Foi o general Philip Breedlove – o supremo comandante dos aliados na Europa, nomeado como sempre pelos Estados Unidos – que anunciou em Bruxelas o ponto dessa virada: “Estamos frente a decisão crucial de como enfrentar, a longo prazo, um vizinho agressivo”. Ou seja, a Rússia, que está sendo acusada de violar o princípio de respeito às fronteiras nacionais na Europa, desestabilizando a Ucrânia, como um estado soberano, e ameaçando dessa maneira os países da OTAN nessa região.

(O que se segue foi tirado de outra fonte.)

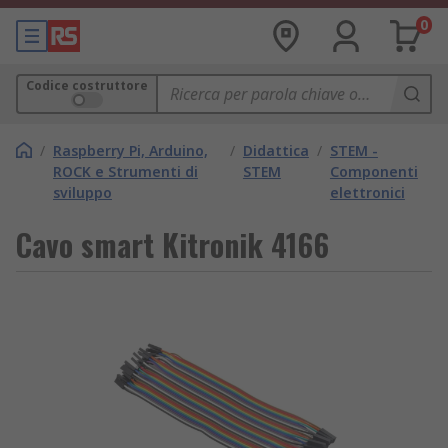
0
Codice costruttore
/
Raspberry Pi, Arduino,
/
Didattica
/
STEM -
ROCK e Strumenti di
STEM
Componenti
sviluppo
elettronici
Cavo smart Kitronik 4166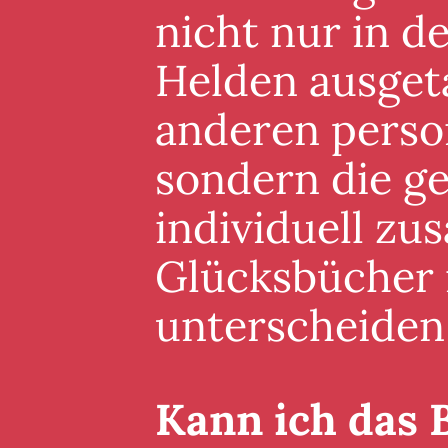
nicht nur in 
Helden ausgeta
anderen perso
sondern die g
individuell zu
Glücksbücher i
unterscheiden
Kann ich das 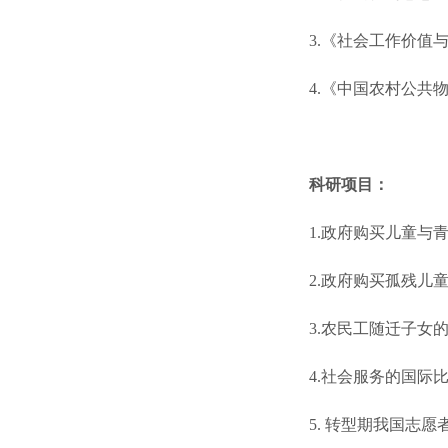
3.《社会工作价值
4.《中国农村公共
科研项目：
1.政府购买儿童与
2.政府购买孤残儿
3.农民工随迁子女
4.社会服务的国际
5. 转型期我国志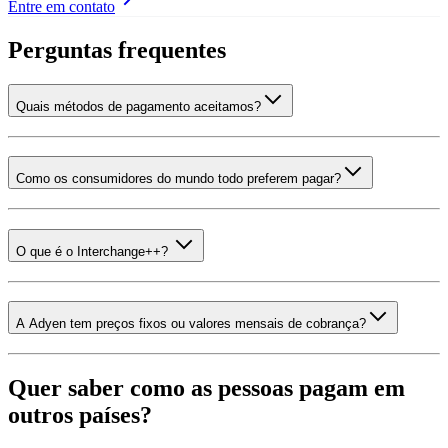
Entre em contato
Perguntas frequentes
Quais métodos de pagamento aceitamos?
Como os consumidores do mundo todo preferem pagar?
O que é o Interchange++?
A Adyen tem preços fixos ou valores mensais de cobrança?
Quer saber como as pessoas pagam em
outros países?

Esse sermão vem do púlpito de uma aliança militar que demoliu a Iugoslávia, através da guerra até conseguir separar o Kosovo da Sérvia; esse sermão vem de uma aliança militar que se expandiu até englobar todos os países do ex-pacto de Varsóvia, dois da Iugoslávia e três da União Soviética; esse sermão está vindo de uma aliança militar que penetrou na Ucrânia, assumiu o controle de posições chaves nas forças armadas e treinou os grupos neo-nazistas usados no golpe de estado em Kiev.

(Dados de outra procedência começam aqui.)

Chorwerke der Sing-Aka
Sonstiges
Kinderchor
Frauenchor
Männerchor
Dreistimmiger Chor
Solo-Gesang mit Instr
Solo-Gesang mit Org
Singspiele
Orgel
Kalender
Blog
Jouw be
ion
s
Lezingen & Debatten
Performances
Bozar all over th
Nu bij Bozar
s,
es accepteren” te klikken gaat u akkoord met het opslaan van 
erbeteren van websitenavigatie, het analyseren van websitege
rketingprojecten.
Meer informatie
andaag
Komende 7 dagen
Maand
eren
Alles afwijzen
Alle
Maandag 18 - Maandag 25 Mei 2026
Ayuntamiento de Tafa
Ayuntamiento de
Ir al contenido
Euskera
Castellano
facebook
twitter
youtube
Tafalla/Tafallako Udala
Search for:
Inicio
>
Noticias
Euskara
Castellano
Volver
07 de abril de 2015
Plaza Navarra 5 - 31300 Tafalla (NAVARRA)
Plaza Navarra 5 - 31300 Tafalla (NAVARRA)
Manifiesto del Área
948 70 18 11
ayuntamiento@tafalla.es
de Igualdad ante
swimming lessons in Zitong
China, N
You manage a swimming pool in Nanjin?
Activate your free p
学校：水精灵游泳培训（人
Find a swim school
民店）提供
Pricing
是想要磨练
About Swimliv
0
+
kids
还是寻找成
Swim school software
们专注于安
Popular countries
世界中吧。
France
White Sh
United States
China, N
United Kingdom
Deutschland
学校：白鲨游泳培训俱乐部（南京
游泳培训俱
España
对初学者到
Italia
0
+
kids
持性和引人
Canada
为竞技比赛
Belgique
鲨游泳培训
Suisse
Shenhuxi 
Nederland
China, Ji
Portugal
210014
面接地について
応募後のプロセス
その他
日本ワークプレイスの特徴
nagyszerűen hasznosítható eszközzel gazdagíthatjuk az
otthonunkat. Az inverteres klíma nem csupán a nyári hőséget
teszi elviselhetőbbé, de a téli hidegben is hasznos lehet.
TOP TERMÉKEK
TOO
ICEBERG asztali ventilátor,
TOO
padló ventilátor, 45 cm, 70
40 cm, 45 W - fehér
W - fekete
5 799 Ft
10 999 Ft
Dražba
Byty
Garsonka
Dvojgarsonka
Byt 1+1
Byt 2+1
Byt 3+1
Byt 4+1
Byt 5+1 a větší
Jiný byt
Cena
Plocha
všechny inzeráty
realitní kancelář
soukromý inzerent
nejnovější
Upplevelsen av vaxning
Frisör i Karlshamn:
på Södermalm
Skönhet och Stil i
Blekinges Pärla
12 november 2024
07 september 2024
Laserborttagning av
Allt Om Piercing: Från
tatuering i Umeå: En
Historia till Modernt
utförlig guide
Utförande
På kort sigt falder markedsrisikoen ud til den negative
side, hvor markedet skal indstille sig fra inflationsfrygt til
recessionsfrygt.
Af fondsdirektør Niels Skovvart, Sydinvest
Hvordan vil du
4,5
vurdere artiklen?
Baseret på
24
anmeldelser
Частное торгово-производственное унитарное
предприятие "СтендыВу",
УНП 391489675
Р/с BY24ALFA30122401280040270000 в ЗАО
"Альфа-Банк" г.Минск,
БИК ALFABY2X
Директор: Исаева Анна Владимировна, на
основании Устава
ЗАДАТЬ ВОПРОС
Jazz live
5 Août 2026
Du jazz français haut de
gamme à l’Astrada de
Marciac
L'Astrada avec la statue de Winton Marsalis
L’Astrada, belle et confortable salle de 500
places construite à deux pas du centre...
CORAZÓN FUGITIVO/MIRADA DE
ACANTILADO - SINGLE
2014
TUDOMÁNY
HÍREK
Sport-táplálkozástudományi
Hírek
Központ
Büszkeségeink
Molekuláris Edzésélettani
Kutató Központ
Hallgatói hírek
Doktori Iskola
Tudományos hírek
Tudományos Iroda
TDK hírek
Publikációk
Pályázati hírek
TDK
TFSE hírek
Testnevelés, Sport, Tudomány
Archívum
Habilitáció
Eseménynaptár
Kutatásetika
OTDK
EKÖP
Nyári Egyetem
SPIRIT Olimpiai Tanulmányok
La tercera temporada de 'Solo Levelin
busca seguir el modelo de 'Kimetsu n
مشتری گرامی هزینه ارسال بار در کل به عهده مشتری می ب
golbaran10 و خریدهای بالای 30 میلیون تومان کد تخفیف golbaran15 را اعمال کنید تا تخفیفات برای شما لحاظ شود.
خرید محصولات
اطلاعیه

É significativo que na reunião dos chefes do estado-maior dos países da OTAN, em 21 de maio em Bruxelas, tenha também participado o general Mykhallo Kutsyn, o novo chefe do estado-maior ucraniano. O ainda atual secretário geral da OTAN Rasmussen, em visita a Skopie, anunciou que “a porta da aliança continuava aberta a novos membros” como a Macedônia, a Geórgia e naturalmente a Ucrânia. Continua assim então a expansão ao leste, ou seja, ao oriente. A OTAN – advertiu o comandante supremo na Europa – deverá iniciar uma “adaptação estratégica para enfrentar o uso, pela parte da Rússia, de exercícios improvisados, de atividades cibernéticas e de operações encobertas”.

Isso “custará dinheiro, tempo e esforço”. O primeiro passo consistirá no ulterior aumento da despesa militar da OTAN, que hoje é superior a 1000 bilhões de dólares anuais: com esse objetivo o secretário da defesa dos Estados Unidos, Chuck Hagel, anunciou uma conferência na qual participarão não só os ministros da defesa, mas também os ministros das finanças, no qual o objetivo será o de levar os aliados europeus a aumentar as suas despesas militares. No cenário da “adaptação estratégica” a OTAN vai bem além da Europa, estendendo-se à região Ásia-Pacífico. Aqui – na sequência dos acordos entre a Rússia e a China, que frustram as sanções ocidentais contra a Rússia, apresentam-se novas possibilidades – aqui apresenta-se a possibilidade de uma união econômica euro-asiática capaz de contrabalançar a união USA-UE, a qual Washington quer reforçar ainda mais com a parceria transatlântica para o comércio e investimentos.

Os acordos assinados em Pequim não se limitam ao fornecimento de energia para a China, mas enquadram também o setor da alta tecnologia. Está em fase de estudo, por exemplo, o projeto de uma grande linha aérea que, com uma co-produção russo-chinesa, poderá fazer concorrência à Boeing dos Estados Unidos, e à Airbus da Europa. Um outro projeto de porte planeja a construção de um super helicóptero com capacidade de transportar uma carga de cerca de 15 toneladas.

A questão que é substancialmente ignorada nas campanhas eleitorais europeias, é a de se a União Européia deveria seguir os passos dos Estados Unidos quanto a “adaptação estratégica” da OTAN, a qual leva a um a um novo confronto Ocidente-Oriente – não menos perigosa e cara do que o da guerra fria – ou se a União Européia deveria se desvincular para empreender um caminho próprio e construtivo, desfazendo-se da ideia de colocar a espada no prato da balança, aumentando as despesas militares para poder conservar uma vantagem, que para o ocidente está a diminuir, cada vez mais.

O único sinal que vem da União Européia é um insulto a inteligência: A Comissão Européia decidiu que, em 2014, nos cálculos do PIB, as despesas dos sistemas de armamentos deverão ser considerados não como uma despesa, mas como um investimento para a segurança dos países. Para aumentar o PIB da Itália passaremos então a investir no F–35.